The Wall Street Journal has a thorough piece on the challenges of advertising on Podcasts. Namely, there’s no real way to track whether an ad has been heard, or even if a downloaded podcast has been listened to. And podcast advertising budgets are relatively small fries, compared to the big potatoes that are traditional media:
Advertisers are expected to spend about $35.1 million on podcasts this year, up about 2% from last year…Meanwhile, marketers are still investing some $18 billion a year in radio and $67 billion in TV.
In order to track ad performance on podcasts, the usual advertising suspects – MailChimp, Squarespace, and other compound-named internet companies – are promoting the use of promo codes, that allow brands to measure where they’re traffic is coming from. But it’s quite a bit harder for Toyota to offer 10% off the purchase of your next Camry with the offer code “MARCH.” As I’ve written before:
What makes it such a curious format is that, unlike online video – where Netflix can see where exactly a viewer stopped or started watching – or online reading – where content publishers live and die by pageview and click metrics – podcasts have no intrinsic way to track audience engagement. Podcast apps are glorified mp3 downloaders-and-players, whose ability to track user metrics isn’t substantially better than the ways that TV and radio survey companies compile their user-reported data.
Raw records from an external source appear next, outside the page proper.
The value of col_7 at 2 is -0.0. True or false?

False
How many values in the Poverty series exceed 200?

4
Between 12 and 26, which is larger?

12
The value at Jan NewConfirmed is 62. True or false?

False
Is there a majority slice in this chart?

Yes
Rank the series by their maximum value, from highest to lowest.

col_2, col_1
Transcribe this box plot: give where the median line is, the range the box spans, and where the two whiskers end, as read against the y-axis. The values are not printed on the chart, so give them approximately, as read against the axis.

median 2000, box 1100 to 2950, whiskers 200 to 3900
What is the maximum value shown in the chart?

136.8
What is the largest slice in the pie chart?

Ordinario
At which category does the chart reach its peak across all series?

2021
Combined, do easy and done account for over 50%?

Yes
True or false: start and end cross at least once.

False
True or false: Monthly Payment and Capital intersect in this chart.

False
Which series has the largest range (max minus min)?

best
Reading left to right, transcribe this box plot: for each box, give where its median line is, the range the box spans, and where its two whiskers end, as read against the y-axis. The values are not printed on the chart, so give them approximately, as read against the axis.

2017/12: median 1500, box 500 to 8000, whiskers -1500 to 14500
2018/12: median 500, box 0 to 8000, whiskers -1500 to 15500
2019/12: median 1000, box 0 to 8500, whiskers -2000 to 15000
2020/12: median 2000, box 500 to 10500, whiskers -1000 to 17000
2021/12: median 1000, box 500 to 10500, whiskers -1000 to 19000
It’s odd that a format whose rise has been dependent on the internet doesn’t have access to the same sort of data-mining that the rest of the internet publishers utilize…The paucity of data – for the time being – may lead podcast producers to make their own apps (NPR put a lot of effort into NPR One), or to develop creative solutions for the podcasting world more broadly.
The WSJ goes on to quote Steve Mulder, an NPR executive, who refers to the podcast advertising space as “the Wild West.” There is undoubtedly a need for ad-tracking standardization – if quality broadcasting is to continue – or else audiences will be asked to fund programming. Which, for the quality content that exists now, just might be worth it.